Prophet Chiza touched on a hot subject that many Zimbabwean politicians have hesitated and skirted on. Confronting the Gukurahundi atrocities and openly discussing this subject has been and is still difficult for many.
The Gukurahundi atrocities have been a very emotional and sensitive subject which most politicians particularly those from Zanu PF have avoided or shunned completely.
From January 1983, a campaign of terror was waged against the Ndebele people in Matabeleland in western Zimbabwe. The so-called Gukurahundi massacres remain the darkest period in the country’s post-independence history, when an estimated 20,000 civilians were killed by Robert Mugabe’s feared Fifth Brigade. Whilst a forensically accurate number will never be possible, evidence suggests that the standard estimate is conservative.
Prophet Chiza stepped up and went on his knees in front of his congregation and asked for forgiveness from the Ndebele people on behalf of all the Shona people.
Could this be the genesis of true forgiveness and reconciliation? Is the man of God leading the way and showing the politicians how to apologise? Could this be the foundation to true reconciliation?
The little that Mugabe has said since the 1980s has been a mixture of obfuscation and denial. The closest he has come to admitting official responsibility was after the death of Nkomo in 1999, when he described the early 1980s as a “moment of madness” – an ambivalent statement not since repeated. Could a clear apology from the current political leadership as shown by Prophet Chiza be the tonic that heals the nation?
Differing from forgiveness, reconciliation is often conditioned on the attitude and actions of the offender. While its aim is restoration of a broken relationship, those who commit significant and repeated offenses must be willing to recognize that reconciliation is a process. If they’re genuinely repentant, they will recognize and accept that the harm they’ve caused takes time to heal.
In many cases, even if an offender confessed his wrong to the one he hurt and appealed for forgiveness, the offended person could justifiably say, “I forgive you, but it might take some time for me to regain trust and restore our relationship.” The evidence of genuine forgiveness is personal freedom from a vindictive or vengeful response (Romans 12:17-21), but not always an automatic restoration of relationship.
In as much as I appreciate and applaud Prophet Chiza’s gesture. I personally think that his message should have been directed more at the current political leaders. Prophet Chiza enveloped all Shonas as the offenders and consequently all Ndebeles as the offended. But those who perpetrated the atrocities did not represent all Shonas and as such not all Shonas are offenders here. Nonetheless it is a great starting point to acknowledge that something seriously wrong was done and as such tribal divisions were created by such horrific acts of the Gukurahundi. It is therefore incumbent upon the government of the day to repent and seek forgiveness and allow for the true process of reconciliation to take place.
It is difficult to genuinely restore a broken relationship when the offender is unclear about his confession and repentance.
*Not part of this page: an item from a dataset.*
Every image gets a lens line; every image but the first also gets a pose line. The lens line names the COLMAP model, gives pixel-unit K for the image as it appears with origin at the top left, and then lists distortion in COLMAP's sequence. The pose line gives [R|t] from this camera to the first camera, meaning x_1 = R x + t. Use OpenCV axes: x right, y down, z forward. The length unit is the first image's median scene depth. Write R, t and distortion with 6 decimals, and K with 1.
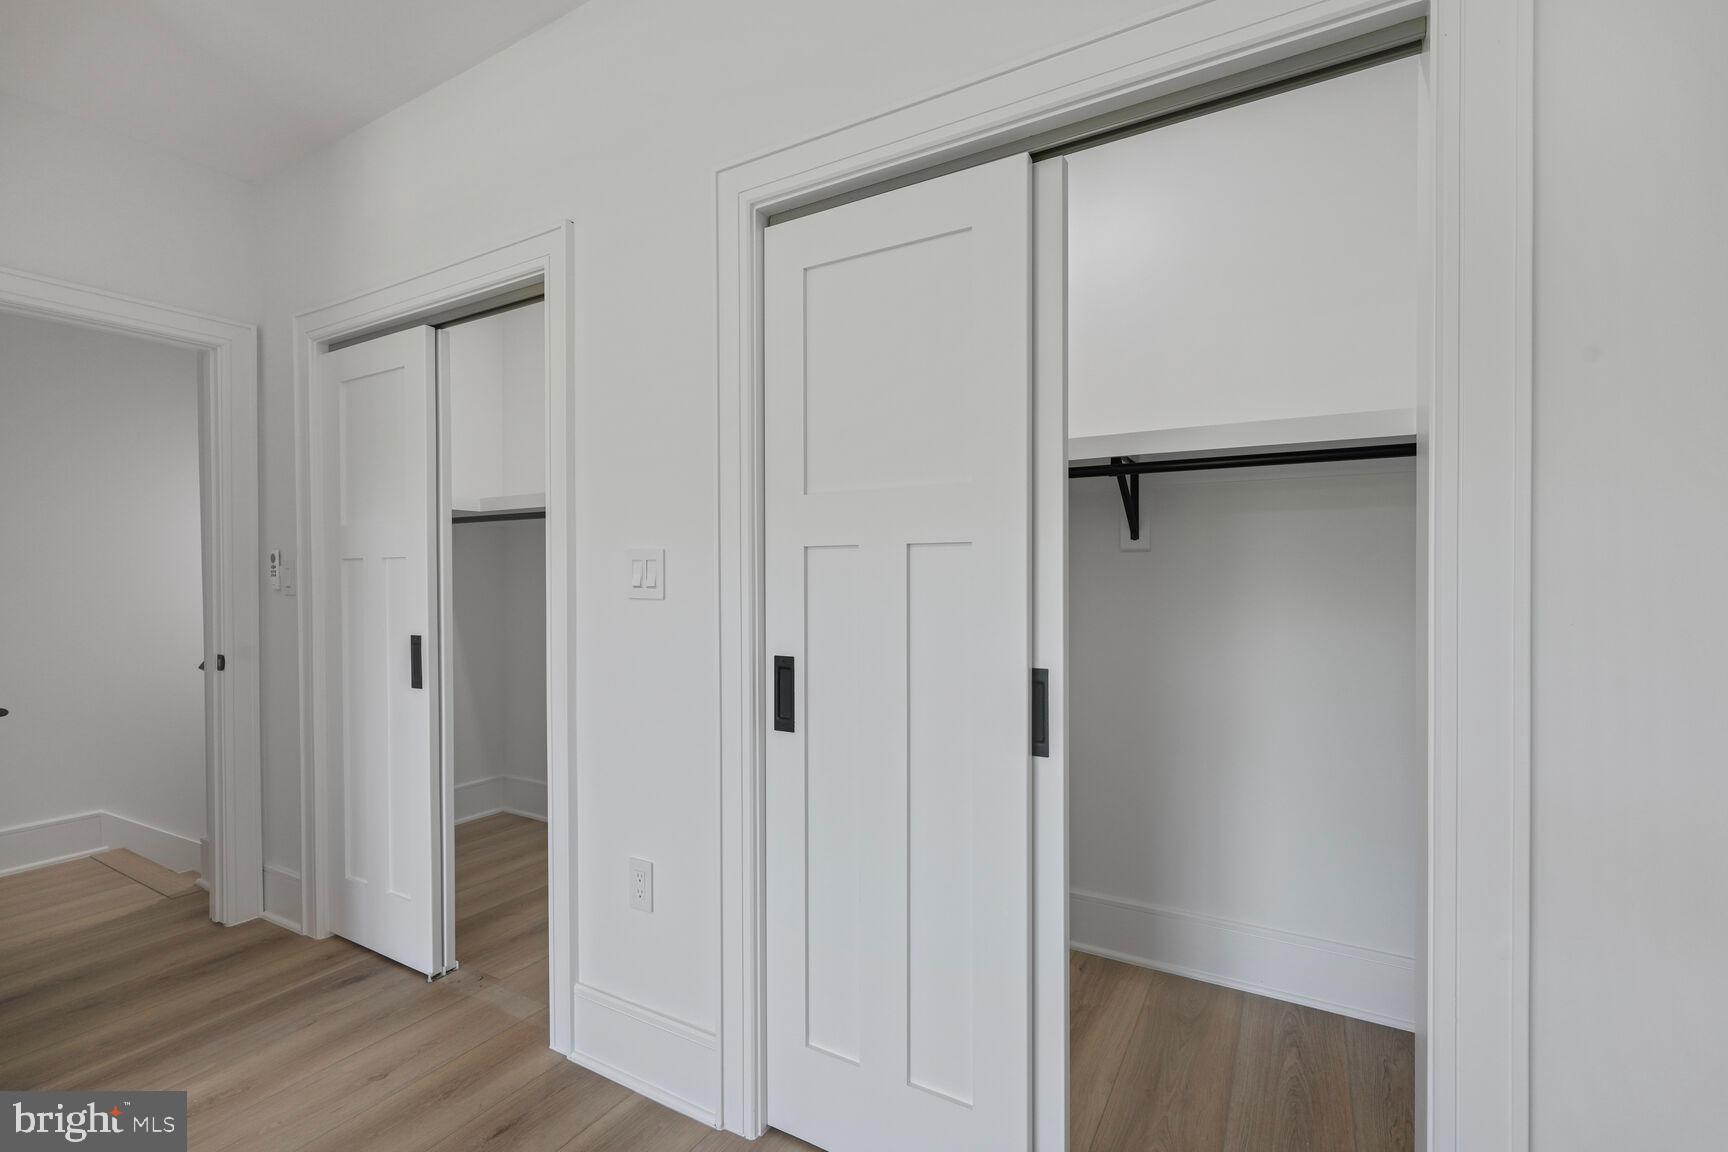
lens RADIAL K [[772.1, 0, 864.0], [0, 772.1, 576.0], [0, 0, 1]] dist [-0.001840, -0.000216]
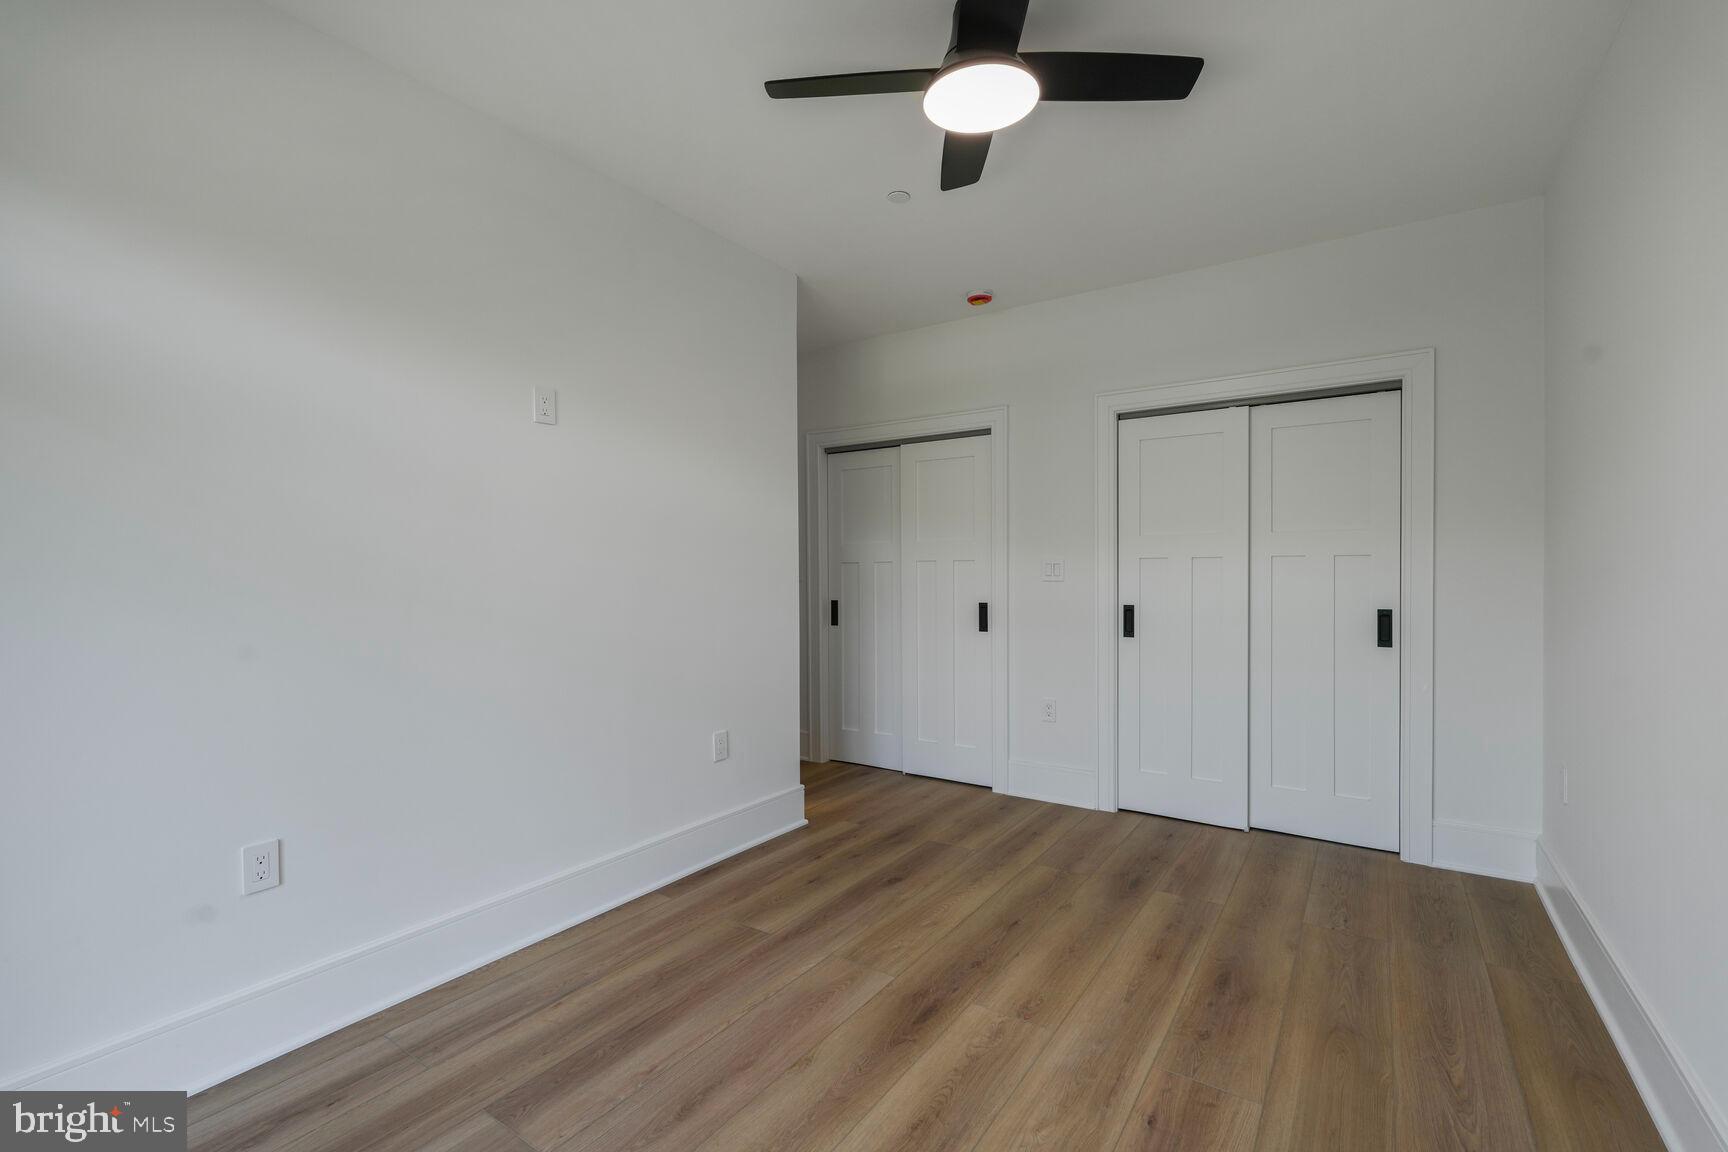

We should strive to be as certain as we can of our offender’s repentance—-especially in cases involving repeated offenses. (The call for peace in Zimbabwe has echoed across the nation as we rally towards a very important election in our history) and it is my hope that we will have a free and fair election without any incidents of violence.
Our government and most of those who hold public/political office today have a checkered past, a history littered with violence and so for me Prophet Chiza’s message and gesture are a welcome lesson that the political establishment must learn from if Zimbabwe is to heal from the wounds of Gukurahundi. Even God will not grant forgiveness to one who is insincere about his confession and repentance. The person who is unwilling to forsake his sin will not find forgiveness with God (Proverbs 28:13).
Of course, only God can read hearts; we must evaluate actions. As Jesus said, “By their fruit you will recognize them” (Matthew 7:16a). We must not allow superficial appearances of repentance to control our responses. Displays of tears or appearing to be sorry must not become substitutes for clear changes in attitude and behavior.
May our political leaders find the courage to step up and truly repent of the Gukurahundi atrocities and may genuine reconciliation find place in our nation.
Zimbabwe is open for forgiveness and reconciliation.